Maritime Baby


Our third child Maud was born in the Maritimes.

My pregnancy was spent breathing in the magically healing stink of the marshes on a low tide. She has seen horses in the field across the road all of her life, and swam in the sea every summer.

My husband and I moved to the county about 10 years ago, maybe not coincidently, we bought our old house by the sea one month after the 911 tragedy.

Sometimes we feel as if we are speaking a different language from those that have lived here all their lives. We are considered city folks by our country neighbours still, but the longer we stay the deeper our roots grow.

My eldest daughter jokes that our family is like an immigrant family who still carry the accent and body language of our home country (in our case, Toronto). Her younger brother has a foot in both countries, but her little sister belongs here and needs no translators. With her easy confidence and relaxed attitude, she is our passport to the rural world.

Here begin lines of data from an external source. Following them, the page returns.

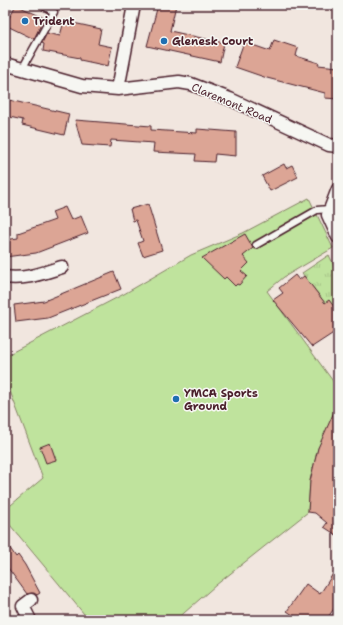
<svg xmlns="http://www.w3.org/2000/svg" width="343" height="625" font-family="'Shantell Sans',sans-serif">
	<defs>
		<pattern id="grass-tufts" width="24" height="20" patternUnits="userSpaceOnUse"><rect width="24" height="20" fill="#bfe39d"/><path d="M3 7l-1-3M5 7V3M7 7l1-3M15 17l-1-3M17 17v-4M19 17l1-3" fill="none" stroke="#a6c287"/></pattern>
	</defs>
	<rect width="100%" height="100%" fill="#f1e6df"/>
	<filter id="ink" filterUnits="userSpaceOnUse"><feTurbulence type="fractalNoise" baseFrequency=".025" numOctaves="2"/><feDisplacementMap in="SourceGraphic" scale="8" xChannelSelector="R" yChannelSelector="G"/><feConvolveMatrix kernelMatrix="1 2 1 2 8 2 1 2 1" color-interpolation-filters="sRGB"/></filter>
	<g filter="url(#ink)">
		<path fill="url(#grass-tufts)" stroke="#848164" d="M329,255C339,273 338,292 338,312L329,301L325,303L302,273Z"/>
		<path fill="#bfe39d" stroke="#848164" d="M309,198L333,248L284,277L267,291L338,388V411L318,448L310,481L308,512L216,585L176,620H89L5,519V510L43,478L5,378V356L124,294L191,255L243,233Z"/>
		<path fill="#dca595" stroke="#4a1f2b" d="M16,5L44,18L34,39L5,25Z
			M158,5H176L170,31L224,43L220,62L147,46Z
			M64,21L101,29L98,44L112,47L108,66L80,60V58L43,51L44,44L42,43L47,33L60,36Z
			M274,40L298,48L296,56L319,63L318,65L338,67V99L325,98V93L267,78L235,67L244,42L270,51Z
			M5,99L69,114L64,135L22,125L23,120L5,116Z
			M75,120L151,126V130L197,133V129L236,132V156L215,154L214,162L195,161L196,154L153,152L154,143L111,140L110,147L82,145Z
			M284,164L286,168L292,165L298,177L270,191L262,176Z
			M148,204L162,250L143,256L138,243L143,241L136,220L133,221L130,209Z
			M65,207L71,220L81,216L88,233L36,253L5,257V240L18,238V233L55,220L52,212Z
			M245,234L253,248L243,256L249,263L241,271L247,276L239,285L237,284L235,286L226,277L224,279L202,258Z
			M114,272L121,289L48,318L16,322L14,305L44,301Z
			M295,275L299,280L304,276L325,303L329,300L338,312V330L312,347L273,300L283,293L279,288Z
			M338,403V536L324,527L327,523L315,513L308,512L310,481L318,448Z
			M50,443L56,460L46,463L40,447Z
			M5,541L16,557L18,555L25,565L40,593L37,595L34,593L27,594L5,564Z
			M338,566V603L326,620H300L287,611L306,584L320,594Z"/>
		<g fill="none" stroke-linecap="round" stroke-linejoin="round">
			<defs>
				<path id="lane" d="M5,10L8,5
					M22,69L54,12L42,5
					M256,245L317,210L329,209"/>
				<path id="street" d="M5,64L82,86L118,89L179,82L191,84L230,99L329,145L338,146
					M118,89L134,5
					M338,189L328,215L338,237
					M5,277C25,280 43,273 62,267
					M30,620L23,606L31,600"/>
			</defs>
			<use href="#lane" stroke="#4a1f2b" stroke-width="9"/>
			<use href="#street" stroke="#4a1f2b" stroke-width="15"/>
			<use href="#lane" stroke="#f6f6f2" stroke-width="6"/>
			<use href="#street" stroke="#f6f6f2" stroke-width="12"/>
		</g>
	</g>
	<g fill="#1f6fb2" stroke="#f6f6f2" stroke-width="1.5">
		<circle cx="25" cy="21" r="4"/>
		<circle cx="164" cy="41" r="4"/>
		<circle cx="176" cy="399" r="4"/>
	</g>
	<g text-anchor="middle" stroke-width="3" stroke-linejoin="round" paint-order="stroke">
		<g font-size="11" font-weight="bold" fill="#4a1f2b" stroke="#f6f6f2" text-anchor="start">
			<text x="33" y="25">Trident</text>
			<text x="172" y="45">Glenesk Court</text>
			<text x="184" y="397">YMCA Sports<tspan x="184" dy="13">Ground</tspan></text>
		</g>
		<g font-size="11" fill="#4a1f2b" stroke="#f6f6f2">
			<text transform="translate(232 103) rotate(23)" y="4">Claremont Road</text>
		</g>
	</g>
	<rect width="343" height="625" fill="none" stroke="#f6f6f2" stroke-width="20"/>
	<rect x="10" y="10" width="323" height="605" fill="none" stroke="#4a1f2b" stroke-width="1.5" filter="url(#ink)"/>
</svg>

Every Saturday my little daughter and I head to our local market in Sackville, New Brunswick, where we get the weekend Globe and Mail, have breakfast at Mel’s and buy a selection of vegetables, fruit, pork, beef, eggs, bread and buns from our friends and neighbours.

This sunny and festive Saturday the market was also hosting a multicultural fair so I had curried chicken for breakfast and haflal (I am not sure about the name but it is a porridge of semolina wheat and sweet milk that is delicious). Maud had a waffle and then we decided to head to the Fall Fair.

I have taken the children to the small but still terrifying rides at the country midway before, with the spooky carnies and pink candy floss, but I had not crossed the road to discover the country fall fair.

We made our way to the Doncaster Farm, a working farm nestled behind the highway on the outskirts of town, and found a fall fair full of farm animals, live music and hay piles.

The sun began to warm up the cool fall day and the air was sweet with hay and flowers.

Maud and I declined the chance to milk a cow (I heard a joke once about the bravest man in the world being the one who discovered that cow’s milk was good) but did listen to the old timers playing great bluegrass, get lost in the cow maze, take in a pony ride and watch the last part of a wood cutting competition.

Burly farm boys competed to see who could throw an axe into a target, and I did hope that the boys would not throw the two bladed axe into the crowd by accident.

Then the teams had a competition to see who could build a fire and get a pot of water boiling faster. That was entertaining, and impressive. Once the fire was going the men took turns blowing on the fire, turning their heads away from the fire to gather air, and then blowing on the fire in tandem.

Finally they had a relay in which the men had to cut through a large log while standing on it, and then proceed to other bizarre but manly tasks. I was alarmed to see the young man closest to us flinch in his task, take a quick look at this foot, and then continue with his chopping. He had just chopped into his foot.

He finished the relay, but not surprisingly, did not win. After the competition he sat down in the back tent, had his foot bandaged, and was soon out in the crowd signing autographs on pieces of sawed wood for little children.

I am no longer at the fall fair with an ironic grin. I have friends here and I know the children. One day my little daughter may date one of those sweet tough farm boys.

Our third child was born here, she is from here, and everyone knows it.

3 thoughts on “Maritime Baby

  1. funny how kids belong somewhere else then where you belong, being born gives you an identity or can give you one I guess, both my kids were born in Montreal making them real true Quebecoise, not just tourists or expat’s from Ontario like myself. I was born in Guelph and have no roots there at all and actually feel that Quebec is as much my home as any place ever will be, so I guess my kids roots root me. Now my daughter is moving to Ontario, to London, which is not that far from Guelph so it will be interesting to travel both spatially and temporally to her new home and who knows perhaps she will make a home in my birthplace someday.